Gentlemen, there are going to be a few changes.  I'm going to jump up and down on your ego.  I'm going to criticize your work with a baseball bat.  I'm going to tell you every day how bad your stuff is until you get something good, and if it's good, I'm going to tell you it's rotten till you get something better.

I'm going to be a Mother of the Arts.

No sex.

It's a gentleman's agreement.

You should know, my dear, that I hate stupidity masquerading as criticism.

You're ruining me.  You're ruining my work.  You're just being cheap and malicious.

Why don't you go out to a movie or something.  Tarzan is playing at the Adelphia Theatre.

You can't change love by shaking hands with somebody.

We're unreal, the three of us, trying to play jokes on nature.

This is real.  [He kisses her.]  A million times more honest than all the art in the wold.

It's true we have a gentleman's agreement, but unfortunately I am no gentleman. - Gilda

Well, pals, you'll be interested to know that all London is agog with my wit and charm.

The three of us--Athos, Porthos, and Mademoiselle d'Artagnon.

Good Night Bassington now in its 10th month.

Hello, you old vampire, you!
You hooligan!
You Benedict Arnold!
You--shall we be seated?

Conscience bothering you?
No.
Confused?
Very much so.

Well, that's one way of meeting the situation.  Shipping clerk comes home, finds missus with boarder.  He breaks dishes.  It's pure burlesque.

Then there's another way.  Intelligent artist returns unexpectedly, finds treacherous friends.  Both discuss the pros and cons of the situation in grown-up dialogue.  High-class comedy, enjoyed by everybody.

And there's a third way.  I'll kick your teeth out, tear your head off, and beat some decency into you!
Cheap melodrama.  Very dull.

Don't ever bow to double chins.  Stay an artist.  That's important.  In fact, the most important thing.

Here, you rattlesnake.

Two slightly used artists in the ashcan.

Do you love me?
People should never ask that question on their wedding night.  It's either too late or too early.

All the way from China.  Hello.  Tom and George.

This is no time for remembering.  It would have been much more tactful of them to forget.

Are you expected?
No, not exactly expected. / Anticipated, hoped for, and dreamed about.

Inspector Knox.  Sergeant O'Toole.  Headquarters.

Now, listen, Plunkett, Incorporated!  You go down to those customers of yours and give them a sales talk.  Sell them anything you want but not me.  I'm fed up with underwear, cement, linoleum!

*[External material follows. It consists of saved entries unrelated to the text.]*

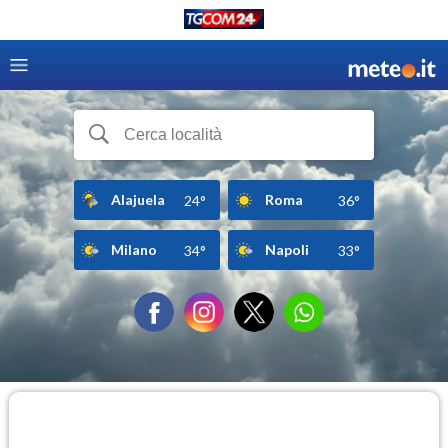
Alajuela
Roma
24°
36°
Milano
Napoli
34°
33°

I'm sick of being a trademark married to a slogan!

I guarantee you, you'll be considered the biggest martyr in the history of cement.

The number of sacred cows gaily demolished by the film--premarital virginity, fidelity, monogamy, marriage, and finally, the one article of even bohemian faith, the exclusive one-to-one love relationship--is staggering. - Molly Haskell.